◆ **SOURCE PASSAGE**

+ + + +

Poetry and the Senses Fall 2021 Fellows

After a summer break, we’re excited to look ahead to the fall semester of Engaging the Senses Foundation’s ongoing Poetry and the Senses partnership with U.C. Berkeley’s Arts and Research Center (ARC). Looking back at the project throughout 2020 and 2021, we can reflect on an ongoing initiative that has focused brilliantly — in the words of Julia Bryan-Wilson, ARC’s Director – on poetry as a vital resource during a time unduly challenged by crisis, including a world-wide pandemic, massive wildfires, and intense political unrest. We are deeply grateful to Julia Bryan-Wilson, Doris and Clarence Malo Professor of Modern and Contemporary Art, who has overseen Poetry and the Senses since 2019 and is on leave for the fall 2021 semester; Acting Director of Arts Research Center Chiyuma Elliott, an Associate Professor of African American Studies at UC Berkeley who is a member of the ARC Poetry and the Senses Advisory Board; and Associate Director of ARC Laurie Macfee, a poet, artist, art administrator, and educator who facilitates the Poetry and the Senses initiative. Our most profound gratitude goes to U.C. Berkeley Dean of Arts and Humanities Anthony J. Cascardi, founder and former director of the Arts Research Center at Berkeley and professor of comparative literature, rhetoric, and Spanish, whose support and vision made the Poetry and the Senses initiative possible.

+ + + +

◆ **ENTRIES PROVIDED**
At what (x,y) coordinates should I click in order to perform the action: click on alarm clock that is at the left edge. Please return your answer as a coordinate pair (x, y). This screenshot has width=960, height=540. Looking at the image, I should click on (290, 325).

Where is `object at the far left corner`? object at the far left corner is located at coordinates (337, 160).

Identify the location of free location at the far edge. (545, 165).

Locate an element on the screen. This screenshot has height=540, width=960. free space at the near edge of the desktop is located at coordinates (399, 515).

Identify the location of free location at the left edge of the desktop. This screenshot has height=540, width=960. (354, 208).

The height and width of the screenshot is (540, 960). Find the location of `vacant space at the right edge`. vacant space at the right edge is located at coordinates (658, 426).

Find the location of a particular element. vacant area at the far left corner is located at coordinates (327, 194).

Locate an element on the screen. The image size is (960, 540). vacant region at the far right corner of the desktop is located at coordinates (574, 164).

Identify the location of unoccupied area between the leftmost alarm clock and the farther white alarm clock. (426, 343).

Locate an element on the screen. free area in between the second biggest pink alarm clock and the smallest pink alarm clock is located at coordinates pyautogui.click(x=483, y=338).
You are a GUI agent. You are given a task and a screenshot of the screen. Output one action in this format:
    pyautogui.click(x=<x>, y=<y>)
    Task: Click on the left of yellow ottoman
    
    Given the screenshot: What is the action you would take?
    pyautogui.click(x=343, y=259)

+ + + +

◆ **WORK ORDER**
According to the Poetry and the Senses passage, in which field is Chiyuma Elliott an associate professor? These rows come from a separate source.

◆ **OUTPUT**
African American Studies